ЗАДАНИЯ:
1. Перепишите слово в слово отрывок интервью о конкурсе Чайковского, начиная со слов "Художественный руководитель конкурса" и заканчивая словами "конкурса Петером Гроте.".
2. Сколько полуфиналистов продолжат борьбу, если верить интервью о конкурсе Чайковского?

Художественный руководитель конкурса Чайковского Петер Гроте — об итогах I тура, Андрее Коробейникове и рецепте от скандалов
Сегодня в полночь жюри XV Международного конкурса имени Чайковского объявило результаты I тура во всех инструментальных специальностях. 50 пианистов, виолончелистов и скрипачей сошли с дистанции. 36 полуфиналистов продолжат борьбу за $130 тыс. и международную карьеру. Корреспондент «Известий» обсудил промежуточные итоги с художественным руководителем конкурса Петером Гроте.
— В первом туре российских участников было очень много. В полуфинале пропорция чуть-чуть сдвинулась в сторону интернационализма. Это случайность или закономерность?— Я уверен, что в жюри никто об этих цифрах не думает. В конкурсах вообще проценты не играют никакой роли. Никто не может спланировать, представители какой страны будут играть лучше. У нас изначально было очень много заявок из России. Но и сейчас, во II туре, 7 пианистов из 12 — русские. Сильная у вас школа! Тысячи людей слышали их игру в зале, видеозаписи по-прежнему можно посмотреть в интернете — все могут убедиться, как хорошо они играли. Считаю, что результаты I тура вполне адекватные.

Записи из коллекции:
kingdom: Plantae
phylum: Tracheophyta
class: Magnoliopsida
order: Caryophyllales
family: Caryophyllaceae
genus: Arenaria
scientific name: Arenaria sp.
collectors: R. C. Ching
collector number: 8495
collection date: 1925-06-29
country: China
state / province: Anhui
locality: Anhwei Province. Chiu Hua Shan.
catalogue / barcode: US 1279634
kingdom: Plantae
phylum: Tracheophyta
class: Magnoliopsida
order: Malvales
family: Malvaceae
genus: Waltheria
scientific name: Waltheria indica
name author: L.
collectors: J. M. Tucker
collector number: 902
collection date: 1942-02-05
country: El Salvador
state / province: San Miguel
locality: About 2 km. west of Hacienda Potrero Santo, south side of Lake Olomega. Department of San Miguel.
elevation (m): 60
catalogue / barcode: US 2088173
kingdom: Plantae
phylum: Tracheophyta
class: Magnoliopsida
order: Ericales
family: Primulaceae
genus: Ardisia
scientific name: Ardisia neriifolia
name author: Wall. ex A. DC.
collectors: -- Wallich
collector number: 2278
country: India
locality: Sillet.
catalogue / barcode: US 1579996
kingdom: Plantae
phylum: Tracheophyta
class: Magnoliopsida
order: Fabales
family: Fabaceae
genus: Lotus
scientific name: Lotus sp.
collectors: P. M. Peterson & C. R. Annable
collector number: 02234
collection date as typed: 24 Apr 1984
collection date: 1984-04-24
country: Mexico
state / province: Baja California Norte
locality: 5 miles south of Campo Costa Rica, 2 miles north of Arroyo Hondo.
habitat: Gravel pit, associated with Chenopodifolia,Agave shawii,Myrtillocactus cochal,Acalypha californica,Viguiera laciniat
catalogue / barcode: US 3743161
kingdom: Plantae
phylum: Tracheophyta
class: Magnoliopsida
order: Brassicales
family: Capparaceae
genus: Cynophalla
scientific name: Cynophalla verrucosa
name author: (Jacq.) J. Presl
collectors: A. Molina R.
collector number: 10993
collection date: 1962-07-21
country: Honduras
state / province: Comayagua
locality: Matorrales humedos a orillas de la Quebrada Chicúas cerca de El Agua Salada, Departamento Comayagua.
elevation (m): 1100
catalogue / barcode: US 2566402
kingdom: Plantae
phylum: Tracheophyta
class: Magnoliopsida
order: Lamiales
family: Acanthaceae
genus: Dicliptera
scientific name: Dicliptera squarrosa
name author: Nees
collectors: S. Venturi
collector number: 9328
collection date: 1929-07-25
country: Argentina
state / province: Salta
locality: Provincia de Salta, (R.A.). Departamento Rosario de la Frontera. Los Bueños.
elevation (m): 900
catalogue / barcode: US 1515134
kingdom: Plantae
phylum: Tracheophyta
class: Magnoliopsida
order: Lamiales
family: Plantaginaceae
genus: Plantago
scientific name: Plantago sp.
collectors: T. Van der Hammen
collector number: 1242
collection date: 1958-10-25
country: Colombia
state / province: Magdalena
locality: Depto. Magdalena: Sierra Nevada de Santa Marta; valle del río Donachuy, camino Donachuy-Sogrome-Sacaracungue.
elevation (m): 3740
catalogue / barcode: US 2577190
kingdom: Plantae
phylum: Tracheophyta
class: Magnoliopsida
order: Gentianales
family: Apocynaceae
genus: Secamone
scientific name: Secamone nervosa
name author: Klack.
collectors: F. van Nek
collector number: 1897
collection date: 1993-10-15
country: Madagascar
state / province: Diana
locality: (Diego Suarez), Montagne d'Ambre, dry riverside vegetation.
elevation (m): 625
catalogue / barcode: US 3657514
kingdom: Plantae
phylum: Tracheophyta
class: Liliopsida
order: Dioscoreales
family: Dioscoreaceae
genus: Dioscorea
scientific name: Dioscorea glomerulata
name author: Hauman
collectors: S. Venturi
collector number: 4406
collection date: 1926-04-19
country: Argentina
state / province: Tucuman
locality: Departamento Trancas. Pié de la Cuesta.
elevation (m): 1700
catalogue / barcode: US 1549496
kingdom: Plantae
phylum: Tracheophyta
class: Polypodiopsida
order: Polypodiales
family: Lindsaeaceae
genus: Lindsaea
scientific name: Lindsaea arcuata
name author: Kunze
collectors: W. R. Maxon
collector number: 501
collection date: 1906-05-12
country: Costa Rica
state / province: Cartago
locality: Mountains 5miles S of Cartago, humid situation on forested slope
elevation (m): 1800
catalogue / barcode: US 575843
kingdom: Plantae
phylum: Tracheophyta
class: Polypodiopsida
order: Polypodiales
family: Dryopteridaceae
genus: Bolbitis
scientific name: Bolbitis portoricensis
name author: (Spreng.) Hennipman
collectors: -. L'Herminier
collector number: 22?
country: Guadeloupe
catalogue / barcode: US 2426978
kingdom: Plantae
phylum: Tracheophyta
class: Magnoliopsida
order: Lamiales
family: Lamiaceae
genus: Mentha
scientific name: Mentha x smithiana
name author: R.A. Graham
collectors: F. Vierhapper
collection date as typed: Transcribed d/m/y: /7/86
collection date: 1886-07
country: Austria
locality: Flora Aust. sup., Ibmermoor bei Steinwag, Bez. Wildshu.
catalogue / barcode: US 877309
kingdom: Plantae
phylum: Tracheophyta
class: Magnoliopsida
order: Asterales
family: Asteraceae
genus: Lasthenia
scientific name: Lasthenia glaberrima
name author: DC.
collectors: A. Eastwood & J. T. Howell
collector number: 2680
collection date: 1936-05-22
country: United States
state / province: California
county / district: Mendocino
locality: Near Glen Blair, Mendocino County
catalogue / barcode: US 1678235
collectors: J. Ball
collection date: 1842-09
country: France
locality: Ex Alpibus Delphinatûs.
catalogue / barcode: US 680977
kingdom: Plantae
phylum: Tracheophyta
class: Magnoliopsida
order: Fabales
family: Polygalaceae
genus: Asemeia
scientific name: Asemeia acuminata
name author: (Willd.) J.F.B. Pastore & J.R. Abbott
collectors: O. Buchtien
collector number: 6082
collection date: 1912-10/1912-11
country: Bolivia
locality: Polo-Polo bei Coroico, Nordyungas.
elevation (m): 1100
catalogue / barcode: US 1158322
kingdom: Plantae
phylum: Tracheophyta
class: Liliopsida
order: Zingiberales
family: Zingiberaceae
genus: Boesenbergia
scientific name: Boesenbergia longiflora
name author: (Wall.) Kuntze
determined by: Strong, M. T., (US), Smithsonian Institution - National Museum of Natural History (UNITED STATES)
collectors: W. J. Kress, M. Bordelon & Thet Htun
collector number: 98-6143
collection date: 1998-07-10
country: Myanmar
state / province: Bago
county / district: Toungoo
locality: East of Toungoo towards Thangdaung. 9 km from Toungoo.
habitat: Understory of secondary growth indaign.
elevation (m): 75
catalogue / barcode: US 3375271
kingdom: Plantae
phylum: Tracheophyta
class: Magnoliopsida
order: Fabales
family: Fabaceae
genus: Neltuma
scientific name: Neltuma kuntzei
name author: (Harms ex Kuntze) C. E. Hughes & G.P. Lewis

ОТВЕТЫ С РАЗБОРОМ:
1.
Художественный руководитель конкурса Чайковского Петер Гроте — об итогах I тура, Андрее Коробейникове и рецепте от скандалов
Сегодня в полночь жюри XV Международного конкурса имени Чайковского объявило результаты I тура во всех инструментальных специальностях. 50 пианистов, виолончелистов и скрипачей сошли с дистанции. 36 полуфиналистов продолжат борьбу за $130 тыс. и международную карьеру. Корреспондент «Известий» обсудил промежуточные итоги с художественным руководителем конкурса Петером Гроте.

2. 36 полуфиналистов.